24. Rumah Gavin

4K 745 102
                                    

Gavin hendak mengantar Bella pulang, tapi di tengah perjalanan Bella terpikir akan kemungkinan respon 'hebat' yang diberikan oleh keluarganya. Syukur-syukur mereka iba, tapi sayangnya itu masuk ke ranah kemustahilan. Daripada Bella memutar otak untuk menormalkan pandangan Gavin nantinya, Bella pun meminta Gavin untuk mengantar membeli baju saja.

Bella tidak tahu seperti apa pemikiran Gavin, yang jelas dia malah membawa Bella ke rumahnya. Apa boleh buat, Bella pun tidak tahan dengan kejelekan dirinya

Bella diperkenankan mandi di kamar Jola, dia juga dipinjamkan baju cewek itu. Sayangnya karena tinggi tubuh yang berbeda jauh, gaun yang seharusnya di atas garis lutut itu malah jadi setengah paha. Bukan jelek, malah lebih terlihat manis. Roknya jadi lebih mengembang berkat lekuk  pinggang tajam yang Bella punya.

"Cantik banget, Bella," puji Gita dengan senyum yang manis. Dia menghampiri Bella yang tengah menggosok rambut dengan handuk.

"Sini, Tante bantu keringin rambutnya."

"Nggak papa Tante, Bella bisa sendiri kok."

"Nggak papa." Gita meraih bahu Bella kemudian membuatnya terduduk pada bangku rias. Menghadap cermin berbentuk oval dengan ukiran di sekelilingnya.
Senyum senantiasa menghiasi wajah Gita. Tangan kanannya menyalakan hair dryer, sementara tangan yang lain mengurai rambut yang tergabung karena basah.

Di lain sisi atensi Bella ditarik habis. Tak sedikit pun pandanganya teralih atas apa yang Gita lalukan. Dari cermin Bella melihat bagaimana Gita menyentuh rambutnya, mengusap dengan lembut, sesuatu yang ... belum pernah Bella rasakan sebelumnya.

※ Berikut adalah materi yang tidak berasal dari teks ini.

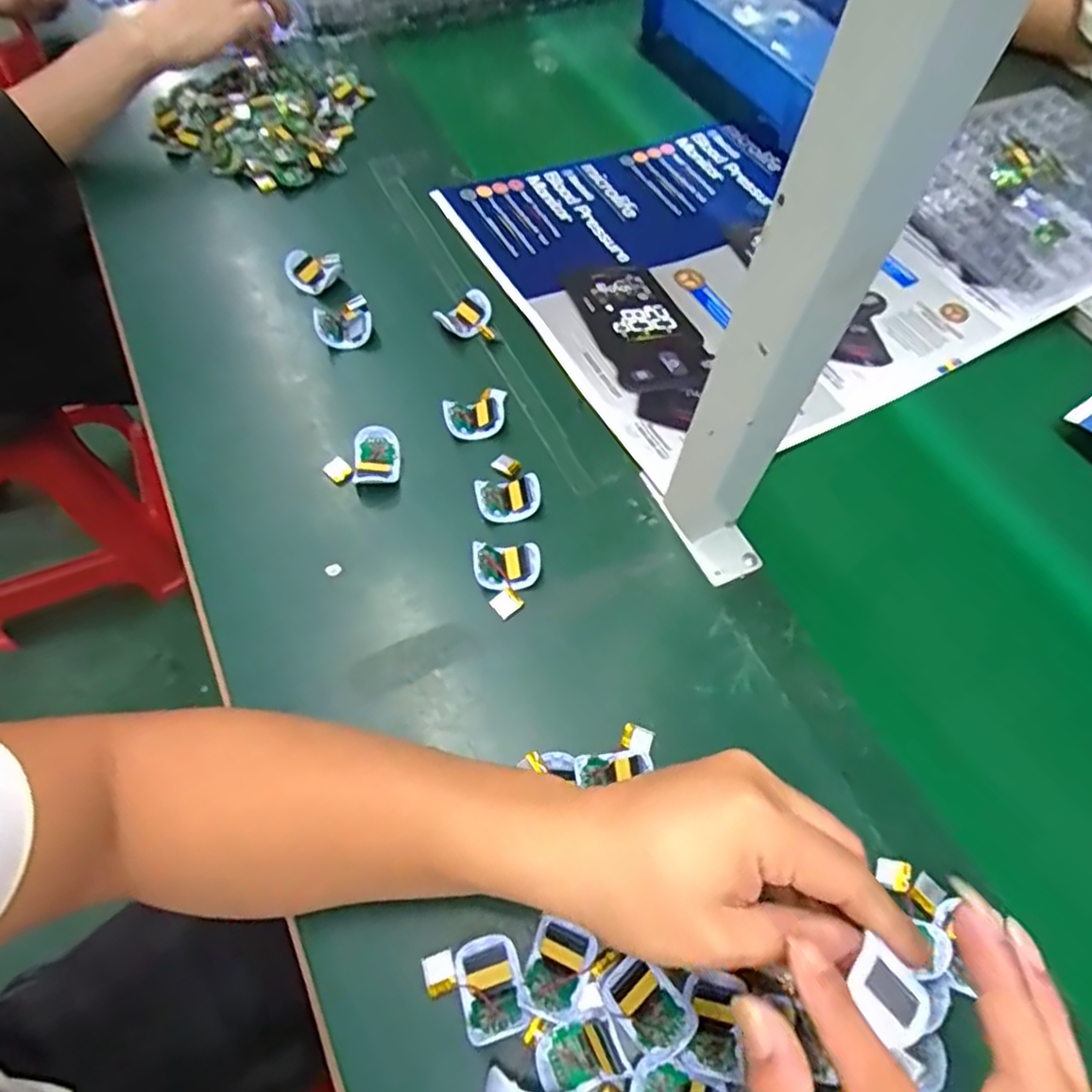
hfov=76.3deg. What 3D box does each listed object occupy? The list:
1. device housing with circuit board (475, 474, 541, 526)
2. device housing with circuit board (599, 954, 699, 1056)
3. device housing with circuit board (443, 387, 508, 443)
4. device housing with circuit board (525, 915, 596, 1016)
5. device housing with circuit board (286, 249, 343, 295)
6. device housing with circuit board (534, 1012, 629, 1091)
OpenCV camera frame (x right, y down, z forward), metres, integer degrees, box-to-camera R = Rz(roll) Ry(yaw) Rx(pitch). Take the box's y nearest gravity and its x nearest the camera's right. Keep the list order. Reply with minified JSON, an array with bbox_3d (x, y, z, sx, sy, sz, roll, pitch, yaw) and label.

Mamanya tidak pernah melakukan hal itu padanya.

Tapi tunggu, membayangkan Venni bersikap seperti Gita ... Bella tiba-tiba merasa mual.

Memang benar, Tuhan sudah menempatkan segala sesuatu dengan adil. Manusia cukup menerima dan mensyukurinya.

"Rambut Bella bagus banget ya, perawatannya apa aja?"

"Gitu-gitu aja kok, Tan." Bella memilih jawaban netral. Jika dijelaskan yang ada Bella akan terlihat seperti pegawai salon yang tengah promosi.

Gita mengusap pipi Bella dengan gemas. "Tau nggak, baru tadi pagi Tante nanya Gavin kapan ajak Bella main ke sini, eh Gavin bilang nggak bakal. Tapi belum ada satu jam Gavin malah bawa Bella ke sini, ya meskipun bukan karena hal baik. Menurut Bella ini takdir bukan?"

"Mungkin kebetulan aja, Tan." Bella tersenyum kecil dengan wajah sedikit menunduk.

"Bella sopan banget ya."

Tangan Bella meremas kecil. Ia ingin merasa senang, tapi sosok dalam dirinya sudah terbahak menertawai.

"Jola orangnya cerah banget ya?" tanya Bella mengalihkan topik. Tidak ingin Gita sampai melihat keanehan dari dirinya. Atau wanita itu menemukan jika Bella tidak sesopan pendapat dia itu.

"Kamu pasti nilai dari tempelan warna-warni yang banyak banget 'kan? Dia memang suka membuat catatan. Segala hal yang dia temui pasti ditulis di sticky note " Gita menatap ruang kamar putrinya itu.

"Kalo sama yang kenal deket sih emang berisik, tapi di luar itu, disapa pun dia nggak bakal nyaut." Gita tertawa kecil. "Eh ini rambut kamu mau ditata apa digerai aja?"

"Digerai aja, Tan."

Gita pun mulai menyisir rambut Bella yang sudah kering itu. Gerakannya benar-benar sangat lembut hingga Bella tidak merasakan rambutnya tertarik.

"Beres, udah cantik."

Bella menoleh pada wanita itu. "Makasih ya, Tan."

Gita mengangguk. "Ya udah, kita keluar yuk."